The macro AT_DISPATCH_FLOATING_TYPES_AND_HALF
dispatches the op to different implementations according to the type of data.
The GET_BLOCKS
and THREADS_PER_BLOCK
are defined in the cuda_helper.hpp
file. They will get the minimum block num you need.
Though it will be too slow and probably not much faster than pure Python code, you can also add a cpu implementation to the op. The context of the <op_name>_cpu.cpp
can be similar to the <op_name>_cuda.cu
:
#include "cpp_helper.hpp"
#include "<op_name>.hpp"
// The kernel function.
template <typename scalar_t>
void <op_name>_forward_cpu_kernel(args, ...)
{
// use openmp to parallel the for-loop
#pragma omp parallel for
for (std::size_t index = 0; index < input_size; index++) {
auto value = src_data[index]; // get current value
// calculate the output value
...
}
}
// The cpu interface of the op.
// Do some checks and prepare data for the kernel function.

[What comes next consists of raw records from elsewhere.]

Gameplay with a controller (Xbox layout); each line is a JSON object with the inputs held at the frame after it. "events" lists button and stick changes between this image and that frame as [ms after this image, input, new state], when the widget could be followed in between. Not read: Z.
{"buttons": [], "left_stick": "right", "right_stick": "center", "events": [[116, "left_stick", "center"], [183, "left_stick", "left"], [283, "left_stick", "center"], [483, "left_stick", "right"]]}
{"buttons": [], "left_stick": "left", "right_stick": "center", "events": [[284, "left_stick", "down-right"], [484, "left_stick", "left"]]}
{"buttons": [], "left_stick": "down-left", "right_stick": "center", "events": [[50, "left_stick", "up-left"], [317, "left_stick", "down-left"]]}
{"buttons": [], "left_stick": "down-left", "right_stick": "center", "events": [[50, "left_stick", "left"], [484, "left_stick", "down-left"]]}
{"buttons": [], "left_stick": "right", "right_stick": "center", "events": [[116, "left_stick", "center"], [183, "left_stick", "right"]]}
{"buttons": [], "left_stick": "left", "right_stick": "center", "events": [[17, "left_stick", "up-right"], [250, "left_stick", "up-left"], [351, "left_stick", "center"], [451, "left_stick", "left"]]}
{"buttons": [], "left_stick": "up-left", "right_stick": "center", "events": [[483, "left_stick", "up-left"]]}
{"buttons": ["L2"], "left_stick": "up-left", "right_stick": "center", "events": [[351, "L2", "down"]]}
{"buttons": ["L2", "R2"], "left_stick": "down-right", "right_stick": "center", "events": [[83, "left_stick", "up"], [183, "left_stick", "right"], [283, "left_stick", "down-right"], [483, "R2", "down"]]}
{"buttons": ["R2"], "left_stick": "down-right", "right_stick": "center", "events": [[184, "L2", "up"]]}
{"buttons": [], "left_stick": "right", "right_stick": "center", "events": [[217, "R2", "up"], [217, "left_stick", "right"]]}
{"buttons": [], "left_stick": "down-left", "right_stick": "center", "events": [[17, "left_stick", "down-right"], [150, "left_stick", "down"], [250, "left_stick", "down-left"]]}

// Use the kernel function to do the calculation.
torch::Tensor <op_name>_forward_cpu(args, ...)
{
// check the input
CHECK_CPU_INPUT(args, ...);
// prepare data for the kernel function
...
// malloc a tensor to store the output
torch::Tensor dst = torch::empty({ ... }, src.options());
// launch the kernel function
AT_DISPATCH_FLOATING_TYPES_AND_HALF(src.scalar_type(), "<op_name>_forward_cpu_kernel", ([&] {
<op_name>_forward_cpu_kernel<scalar_t>(args, ...);
}));
// return the output
return dst;
}
// register the cpu implementation of the op
REGISTER_DEVICE_IMPL(<op_name>_forward, CPU, <op_name>_forward_cpu);
// unit test, you can omit it if you do not want to add an unit test
int test_<op_name>_forward_cpu()
{
// some test code
return 0;
}
Similarly, we use the macro REGISTER_DEVICE_IMPL
to register the cpu implementation of the op as the func <op_name>_forward_cpu
. With the macro DISPATCH_DEVICE_IMPL
in the <op_name>.cpp
, the op will be dispatched to the cpu implementation when the input is on cpu.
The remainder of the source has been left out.